I've had this question on my mind for a while, and I searched around and found a previous question (Should you let your opponent know if they have forgotten to press their clock?) that touched on the subject. In that previous question, it was asked if one should remind one's opponent if they forget to press their clock. The general consensus in the answers seemed to be, yes, remind them - and I always have done so, myself. My question, though, is - at what point do you stop? I've played against a number of opponents who've had the habit of forgetting to press the clock after almost every move. After reminding them the third or fourth time, it starts to get annoying, and it distracts from my own concentration on the game if I have to continually watch to make sure my opponent deals with their clock as they're supposed to. At what point does one just give up, and sit there and let their clock run until they figure it out? At what point is it no longer poor sportsmanship to refrain from warning them? If I've already reminded someone four times in one game to press their clock, does it make me a bad sport if I just sit there without speaking (or gesturing towards the clock, which is what I normally do) and without making a move, and let their clock run out when they do it the fifth time?
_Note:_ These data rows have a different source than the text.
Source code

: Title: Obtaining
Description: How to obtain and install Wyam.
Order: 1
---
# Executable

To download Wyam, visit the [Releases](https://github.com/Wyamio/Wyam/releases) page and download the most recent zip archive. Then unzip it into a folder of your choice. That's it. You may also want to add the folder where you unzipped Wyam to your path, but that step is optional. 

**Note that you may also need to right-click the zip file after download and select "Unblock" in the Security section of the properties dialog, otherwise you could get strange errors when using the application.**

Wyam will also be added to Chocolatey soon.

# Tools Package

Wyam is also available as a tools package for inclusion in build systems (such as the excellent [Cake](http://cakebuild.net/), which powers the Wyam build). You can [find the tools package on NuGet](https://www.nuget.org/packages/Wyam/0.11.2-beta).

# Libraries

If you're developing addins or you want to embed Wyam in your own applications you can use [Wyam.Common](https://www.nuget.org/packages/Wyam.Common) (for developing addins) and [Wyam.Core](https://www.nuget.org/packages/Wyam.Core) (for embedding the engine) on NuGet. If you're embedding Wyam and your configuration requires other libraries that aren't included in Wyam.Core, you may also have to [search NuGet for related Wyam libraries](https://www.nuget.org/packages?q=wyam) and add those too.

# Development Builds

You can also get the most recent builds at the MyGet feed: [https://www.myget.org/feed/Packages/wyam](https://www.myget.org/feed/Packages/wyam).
And actually, now that I'm thinking about it - am I actually committing a rules infraction myself, by communicating with my opponent so frequently about their clock? I've always wondered about that, too.

  • you are not required to remind them. taking your attention away from your thinking to monitor their clock is not required. Commented Feb 5, 2020 at 16:08

2 Answers 2


Its a matter of opinion, and much more likely to occur at the beginner or amateur levels of chess.

I believe it is best to show the high levels of sportsmanship and notify them immediately for the first couple of times they forget to press there clock. If they continue to forget to press the clock, start by waiting 1 minute, followed by 2 and 3 etc. … If it's becoming a serious problem and your position (clock and board) is sufficient, I would consider going for a walk to look at other games in attempt to drill the point home.

Drilling deeper into the matter, when players don't press their clock, they are costing yourself and themselves XX seconds from increments and can cause problems when playing games with multi time control periods.

  • 2
    I have seen this twice in the last few months. In both cases, it was the players' first tournament. I found that, after the first time, simply gesturing at the clock with my pen was sufficient (and quiet!).
    – Ghotir
    Commented Jun 30, 2017 at 16:05

If it's in a tournament, you're under no obligation to tell them. They'll learn quickly enough through hard experience. I would liken that to telling them to take back a bad move. In a casual game, good sportsmanship would favor continuing to make some indication that they hadn't punched their clock, but that would be up to you. And I believe you're right that you're not supposed to talk to your opponent in a tournament game anyway.